Сквозь очки он близоруко сощурился, видно, диоптрий не хватало, посмотрел на Серегу и сказал:
— Помню… Ой, помню! Слава Никитин!
— Не-ет! — улыбнулся Серега. — Я Панаев.
— Панаев… Это художник? Господи, да как же я тебя не узнал-то?! Ведь я же и на вернисаж ходил. Никак не думал, что это ты. Ну, прости, прости ради Бога. Склеротик я старый!
Пришлось вернуться в школу и усесться на низенькую, обитую поверху дерматином банкеточку, рядом с которой валялся забытый каким-то малышом мешочек со сменной обувью.

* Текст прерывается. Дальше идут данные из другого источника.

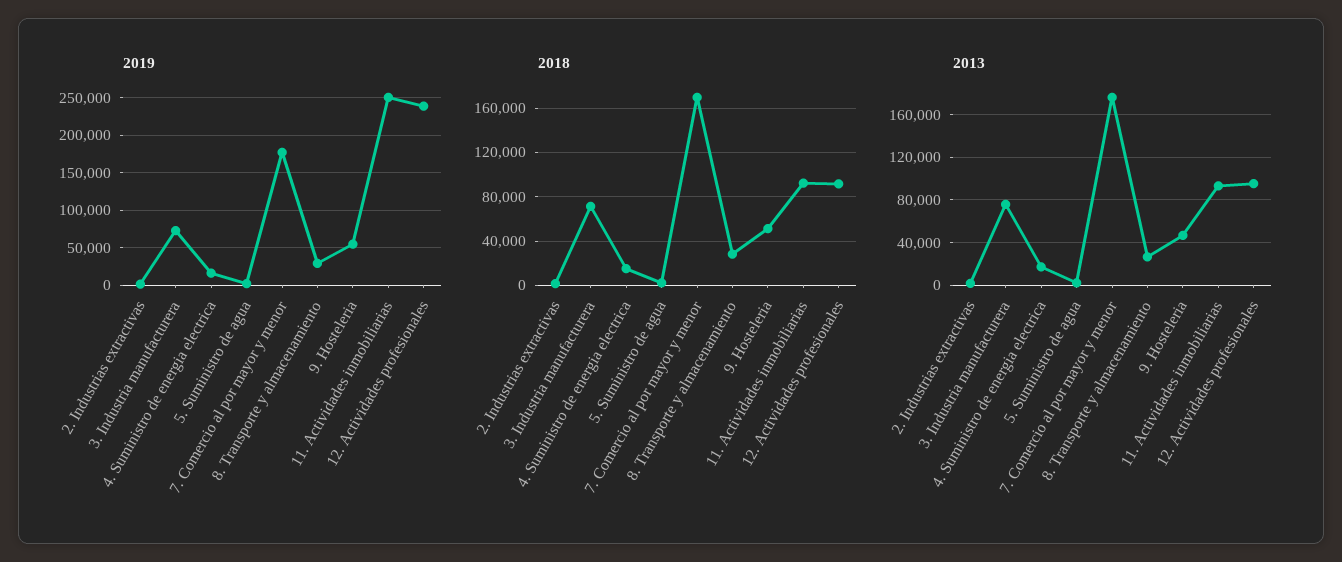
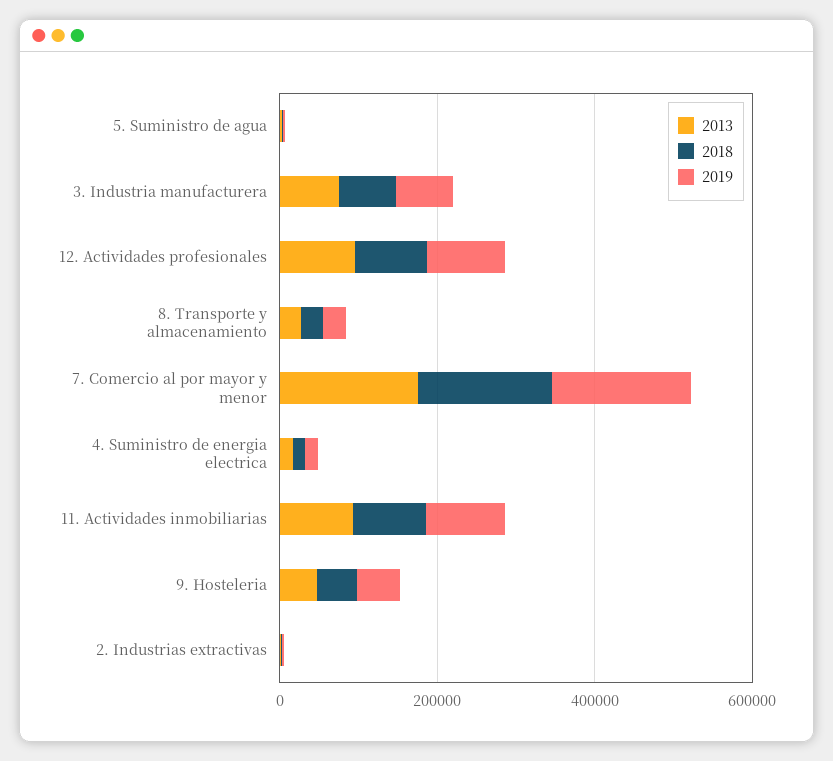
2019, 11. Actividades inmobiliarias: 250000 -> 100000
2019, 12. Actividades profesionales: 240000 -> 100000

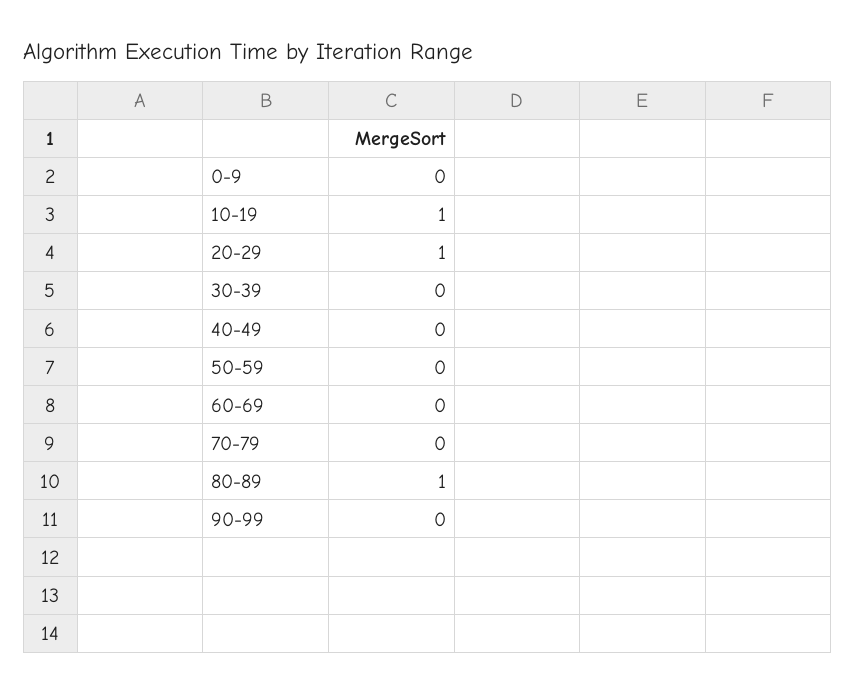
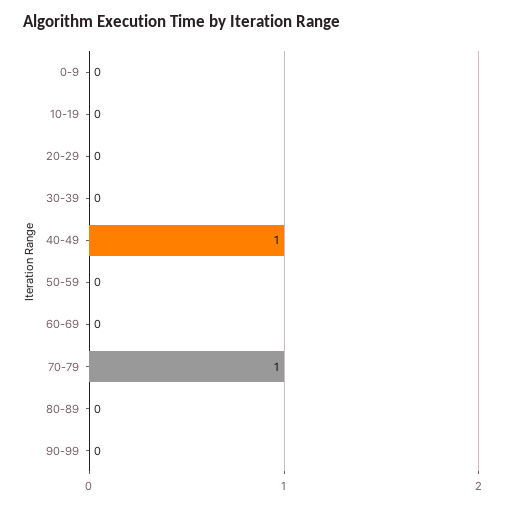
10-19: 1 -> 0
20-29: 1 -> 0
40-49: 0 -> 1
70-79: 0 -> 1
80-89: 1 -> 0

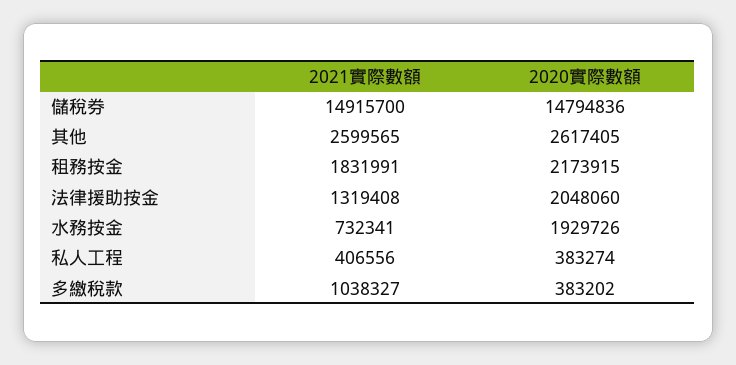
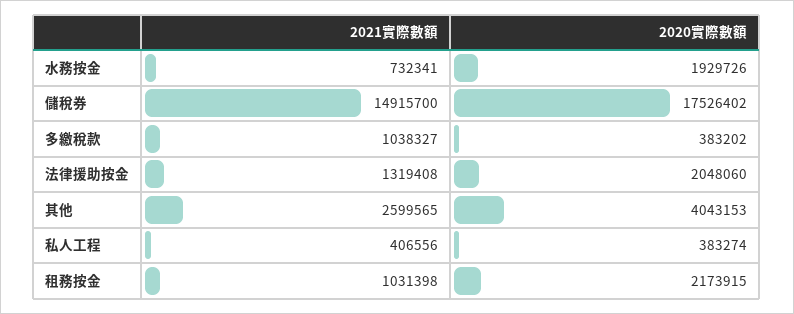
2020實際數額, 儲稅券: 14794836 -> 17526402
2020實際數額, 其他: 2617405 -> 4043153
2021實際數額, 租務按金: 1831991 -> 1031398

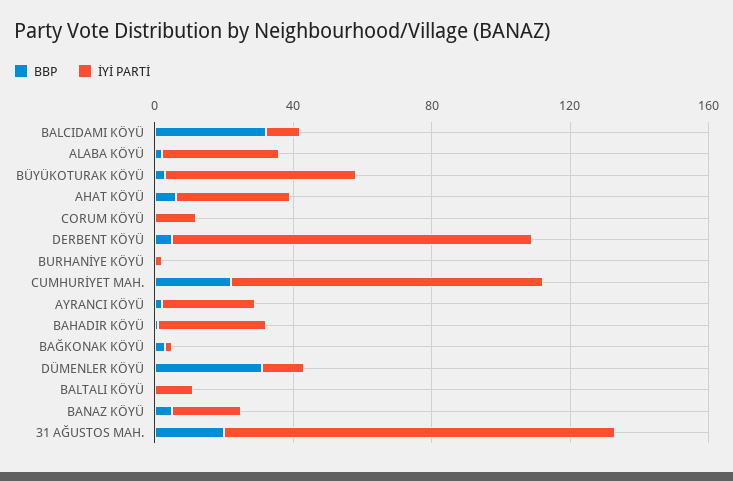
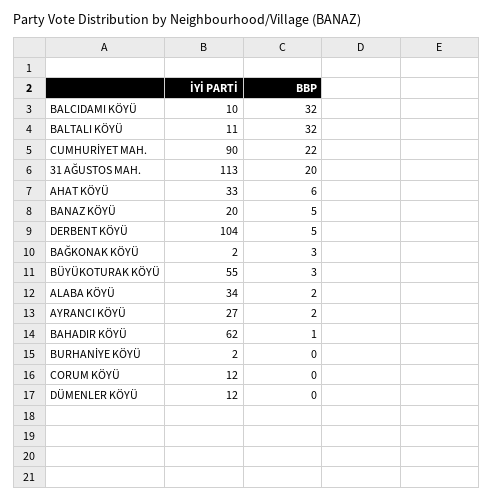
İYİ PARTİ, BAHADIR KÖYÜ: 30 -> 62
BBP, DÜMENLER KÖYÜ: 30 -> 0
BBP, BALTALI KÖYÜ: 0 -> 32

— Ты уж про меня спрашивай, — заговорил Анатолий Сергеевич, — про тебя-то я знаю. Я уж на пенсии десятый год. Все не помру никак. Еще лет пять назад на подмены приходил, подрабатывал. Пенсия-то девяносто рублей, не больно много. Сейчас бросил, годы не те, голос слабый, а детишки дурные стали. Вы-то не в пример лучше были. Мы как-то и людьми себя чувствовали. А сейчас-то… ой! Срамота! Представь себе: три дня назад видел, как учитель истории с десятиклассницей в обнимочку шли! Вот перестройка ваша! Рок этот — чудище, все дворы гремят, раньше одни магнитофоны хрипели, теперь и телевизор, и радио, и сами на гитарах наяривают. Девки грубые, матом ругаются, намазаны все, как проститутки. Эх, как вспомню вас, так на душе радость — были же времена! Конечно, шумели, дрались, но не так. Эти уж в пятом классе дерутся чуть ли не насмерть. «Ки-я! Ки-я!» — каратэ все показывают. А уж в восьмом — одиннадцатом и впрямь убить могут. Шел тут вечером, так вокруг меня один дурак на мотоцикле восьмерки пишет и ржет! «Ох, — думаю, — ППШ бы мн, е сюда, с которым я до Кенигсберга топал!» Резанул — и не пожалел бы! Ведь вечером, летом особенно, нос из дома высунуть страшно. В войну не боялся, три раза ранен, а тут, под старость, страшно. Жить не хочется… Дурное время! Привел же черт дожить. Вон дружок мой, Костька Масленников — в один день с Брежневым помер. Ну прожил, допустим, на семь лет меньше меня, зато умер спокойно. Не увидел, как все в тартарары летит. Польша вон, Венгрия — чего вытворяют. И другие за ними начнут, если будет сидеть. А у нас сейчас лафа — демократия! Ори что хочешь, ругайся на Сталина, Маркса, Ленина — ничего не будет. Гибнет все, гибнет!
— А говорят, возрождается, — произнес Серега каким-то, скорее, нейтральным, чем утвердительным тоном.
— Да. Как бы не так! Ты давно последний раз в кино был? Теперь как документальный фильм — так на Сталина, на большевиков — ушат грязи! Телевизор — тоже. Слава Богу, что мой сломался. Новых теперь иначе как по ветеранскому или по талону не купишь. Дожили… В пятидесятых годах легче было телевизор купить, чем сейчас. Да что телевизор, Господи, утюгов нет! И говорят: как хорошо! Да что же хорошего?
Сереге было все это очень понятно. Однако у него все время создавалась иллюзия, будто он говорит с Гошей. Конечно, не с тем Гошей, который сейчас готовился занять место в шкафу биологического кабинета, а с прежним — живым, беспокойным, наивным… «И этот человек меня учил, — удивился Серега. — Кажется, истории. Почему я ее так плохо знаю? Почему я тогда ею не интересовался?..»
Нет, в нем прочно поселилось двое разных людей. Возник внутренний антагонизм — самый страшный из всех. Это почище противоречия между трудом и капиталом. Один человек воочию видел в Анатолии Сергеевиче сталиниста, застойщика и ортодокса. Другой — не мог не: согласиться с обвинениями в адрес перестройки. Это если по-газетному упростить ту невообразимую кашу и мешанину, которой было наполнено все существо Панаева. Когда Аля лихо проповедовала ему свободные мысли о свободном мире, Серега с ней спорил, хотя во многом был с ней согласен. Теперь получалось наоборот, Серега не спорил, хотя тоже не мог во всем согласиться со старым педагогом.